### [INSTRUCTIONS FOR THE TASK]
Find each line in the records below that contains the word "part", and copy it out.

### [EXERCISE MATERIAL]
··········

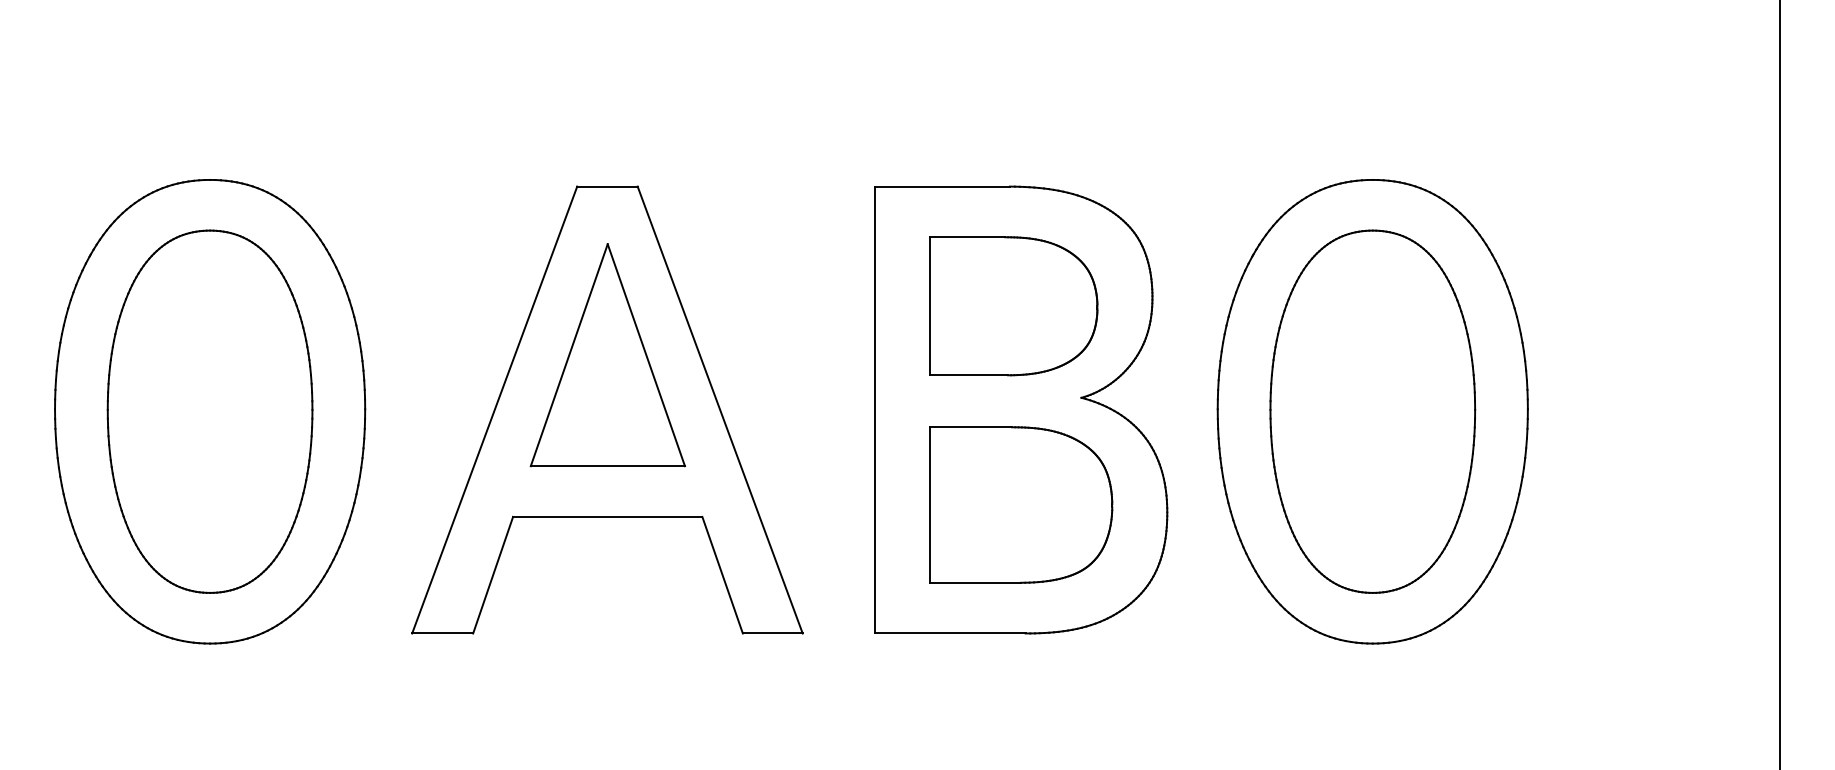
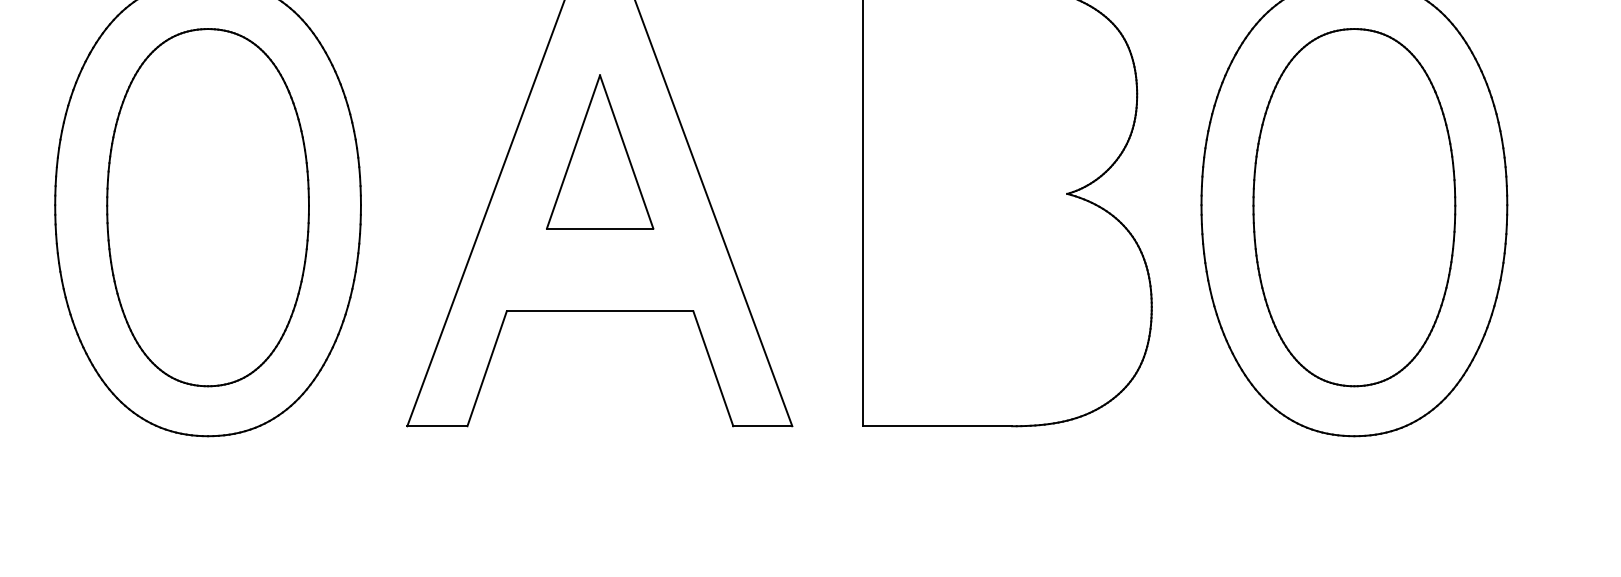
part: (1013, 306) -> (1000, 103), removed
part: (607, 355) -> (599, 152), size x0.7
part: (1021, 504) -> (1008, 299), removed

··········

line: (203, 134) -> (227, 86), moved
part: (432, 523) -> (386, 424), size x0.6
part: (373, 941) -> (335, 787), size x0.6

··········

### [OUTPUT OF THE EXERCISE]
part: (1013, 306) -> (1000, 103), removed
part: (607, 355) -> (599, 152), size x0.7
part: (1021, 504) -> (1008, 299), removed
part: (432, 523) -> (386, 424), size x0.6
part: (373, 941) -> (335, 787), size x0.6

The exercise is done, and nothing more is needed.